Am kommenden Sonntag wird im Rahmen der Wahl zum Abgeordneten Haus in Berlin in einem Volksentscheid über die Enteignung abgestimmt. Doch ein positiver Ausgang käme bloß einem Appell an den neu zu bildenden Senat gleich.

Große Wohnkonzerne wie Deutsche Wohnen und Vonovia scheinen vom Echo auf die Bürgerinitiative immerhin so beeindruckt, dass sie teilweise auf die Rückerstattung von entgangenen Mieterträgen durch den Mietendeckel verzichteten, Mäßigung bei anstehenden Mieterhöhungen ankündigten und letzte Woche einen Deal über den Rückkauf von 14.750 Wohnungen durch das Land Berlin unterzeichneten.

Eigenbedarf als Spekulations-Tool

Zurück zum Brief nach dem Fall des Mietendeckels. Der neue Eigentümer, der die Wohnung kurz vor dem Jahreswechsel gekauft hatte, wollte eine Mieterhöhung durchsetzen - zwei Tage nachdem der Deckel ab war. Die geforderte Höhe lag weit über der durch den Mietenspiegel festgelegten Grenze. Auch die Zustimmungsfrist von zwei Wochen entsprach nicht den gesetzlichen Vorgaben. Normalerweise hat man zwei Monate Zeit für eine Zustimmung oder einen Widerspruch. Das roch nach kalkulierter Provokation.

Wir antworteten auf Rat des Mietervereins mit der Anerkennung der Mieterhöhung im Rahmen der dafür vorgesehenen Preisbindung. Daraufhin eskalierte die Situation und nach einem „klärenden“ Telefongespräch wurde uns eine Eigenbedarfskündigung angekündigt.

Die Eigenbedarfskündigung ist in Deutschland die häufigste Form der Kündigung einer Mietwohnung. Sie kann dann erfolgen, wenn der Vermieter oder die Vermieterin den Anspruch gut begründen kann. Das ist der Fall, wenn die Eigentümer*innen zum Beispiel selbst ihre Wohnung verloren haben, oder diese für einen nahen Verwandten brauchen.

Wohnen und Wahlen in Berlin 2021

Christian Lehner

Aber auch die Mieter*innen sind geschützt, wenn zum Beispiel aus dem Herleitung der Eigenbedarfskündigung klar ersichtlich wird, dass diese mit betrügerischer Absicht passierte oder dass man nur unliebsame Mieter*innen los werden möchte.

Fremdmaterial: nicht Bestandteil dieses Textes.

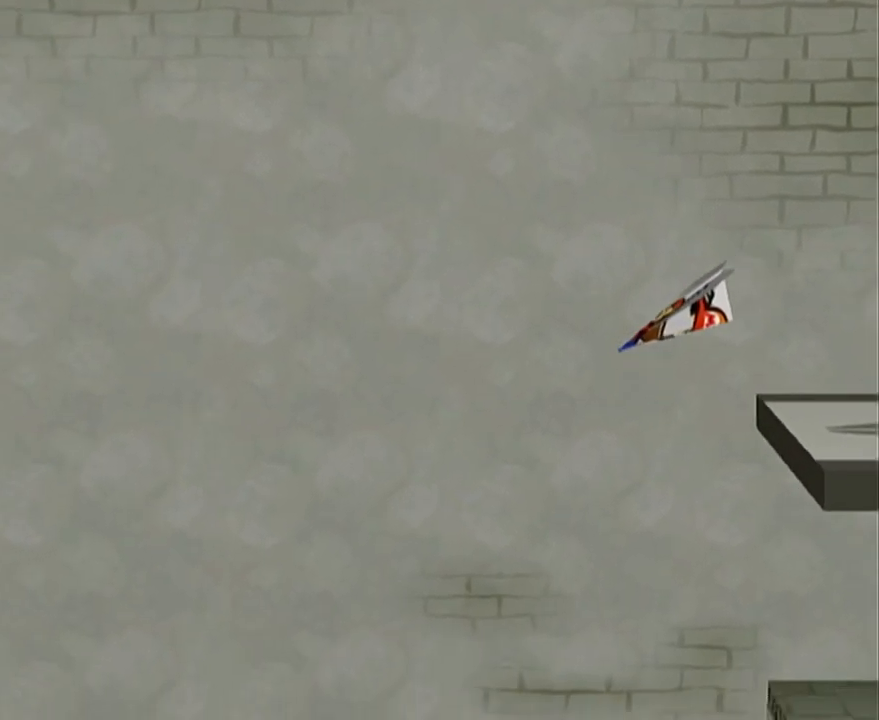
{"buttons": [], "left_stick": "center", "events": [[67, "left_stick", "right"], [200, "left_stick", "center"], [317, "left_stick", "right"], [450, "left_stick", "center"]]}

Laut Mieterverein sind die Chancen auf einen erfolgreichen Widerspruch intakt, doch langfristig setzen sich vor Gericht meistens die Eigentümer*innen durch. So entwickelt sich der Eigenbedarf zum Spekulations- und Entmietungs-Tool. Wohnungen mit unbefristeten Mietverträgen sind am Markt nämlich wesentlich billiger zu bekommen als Leerstand. Käufer*innen haben oft gar keine Absicht, den Mietvertrag zu würdigen, sie wollen selbst so schnell wie möglich einziehen, oder die Wohnung unter Anwendung bestimmter Tricks teurer weitervermieten.

Bericht von der großen Mietendemo, die am 11. September in Berlin stattgefunden hat.

Handelt es sich nicht um eine Erstumwandlung und greift auch der Milieuschutz nicht, hat man dann einige Monate Zeit, sich eine neue Bleibe zu suchen – bloß ein kleiner Trost, wenn es kein entsprechendes Angebot gibt.

Aus den bisher skizzierten Gründen geht einem in dem Moment des ausgesprochenen „Eigenbedarfs“ sehr viel durch den Kopf und auch durchs Herz – noch dazu, wenn man zwei kleine Kinder hat. Man denkt an die Nachbarin eine Etage über uns, bei der jetzt der Eigentümer schon das zweite Mal versucht, die Mieterin rauszuschmeißen, seinen Eigenbedarf als EU-Ausländer bisher aber nur schwer begründen konnte. Oder an die direkten Nachbarn, die nach über 20 Jahren im Haus von einem Paar rausgekickt wurden und einer der Rauskickenden der Chef einer linken Popkultur-Institution war – frei nach Brecht: Erst das Wohnen, dann die Moral (diesbezüglich gibt es noch ganz andere Stadtgeschichten). Man denkt an die befreundete Familie, die wächst und wächst und doch keinen größeren Wohnraum findet, an andere, die den Kiez verlassen mussten und frühmorgens doch zurückpendeln, weil sie in der Nähe der neuen Wohnung keinen Kita- und keinen Schulplatz für die Kids bekommen haben (auch so ein Berlin-Problem).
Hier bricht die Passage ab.